Hyper simplistic emotions are often synonymous with children’s entertainment. Since more nuanced representations of emotions are normally considered too complex for them. Because apparently none of us experience complex emotional reactions to things until we mature…

This is part of why in “Pinocchio” he added “unnecessary, inefficient gestures” of movement to make it more like real life. “In animation, everyone is very efficient. If they sit and grab a glass of water, they do it in four movements. In real life, we do it in eight and we usually kind of fuck it up. So I said: Let’s make things inefficient. [I think] particularly now, we need things that look like they were made by humans to recuperate the human spirit. I fucking hate perfection. I love things that look handmade. And stop-motion as true handmade, hand-carved cinema.”
Del Toro believes the main reason for this issue is the studio’s meddling. “When people say they’re scared of AI, I say don’t be afraid of any intelligence; be afraid of stupidity,” he quipped. “Every intelligence is artificial. Stupidity is natural. Completely, 100 percent natural, organic. Be afraid of stability.
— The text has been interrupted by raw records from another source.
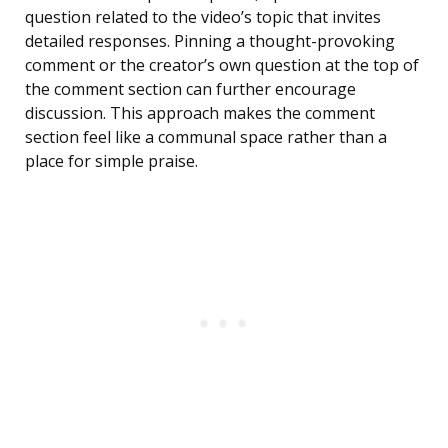
question related to the video’s topic that invites
detailed responses. Pinning a thought-provoking
comment or the creator’s own question at the top of
the comment section can further encourage
discussion. This approach makes the comment
section feel like a communal space rather than a
place for simple praise.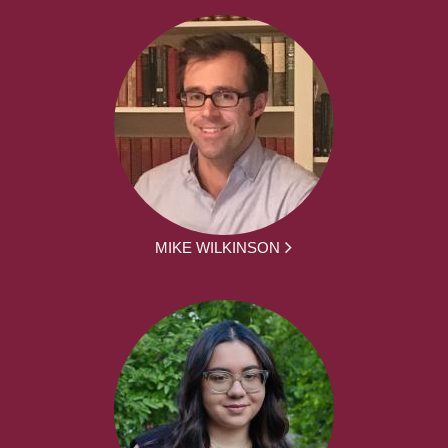
MIKE WILKINSON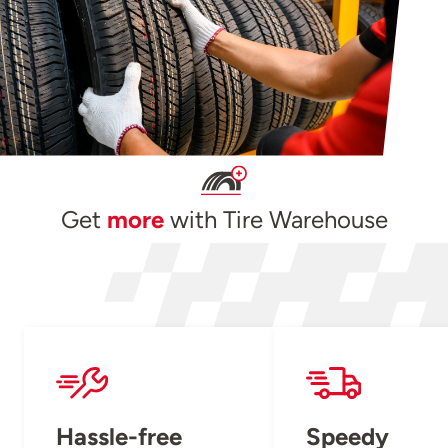
Get
more
with Tire Warehouse
Hassle-free
Speedy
That’s the real enemy.” Referencing studio speech, he noted: “I think when somebody calls stories ‘content,’ when somebody says ‘pipeline,’ they’re using sewage language.”
He warned the audience, made up of mostly animation students, that they must fight a system “that is geared toward grinding out shit and destroying your art.” Pointing out that even with his reputation he is still rejected by studios with some regularity. “They still say no to me. In the last two months, they said no to five of my projects. So it doesn’t go away. Making movies is eating a sandwich of shit. There’s always shit, just sometimes you get a little more bread with yours. The rate of productivity against your efforts will remain frustratingly difficult, and frustratingly long. And you will always encounter assholes. But have faith in the stories you want to tell and wait until someone wants to buy them.”
As fans of both movies and animation we hope he is right and the current success of animated features is the wake up call studios need. Children’s animation with more simplified emotions certainly has its place. But it is far from the only form of animation that exists.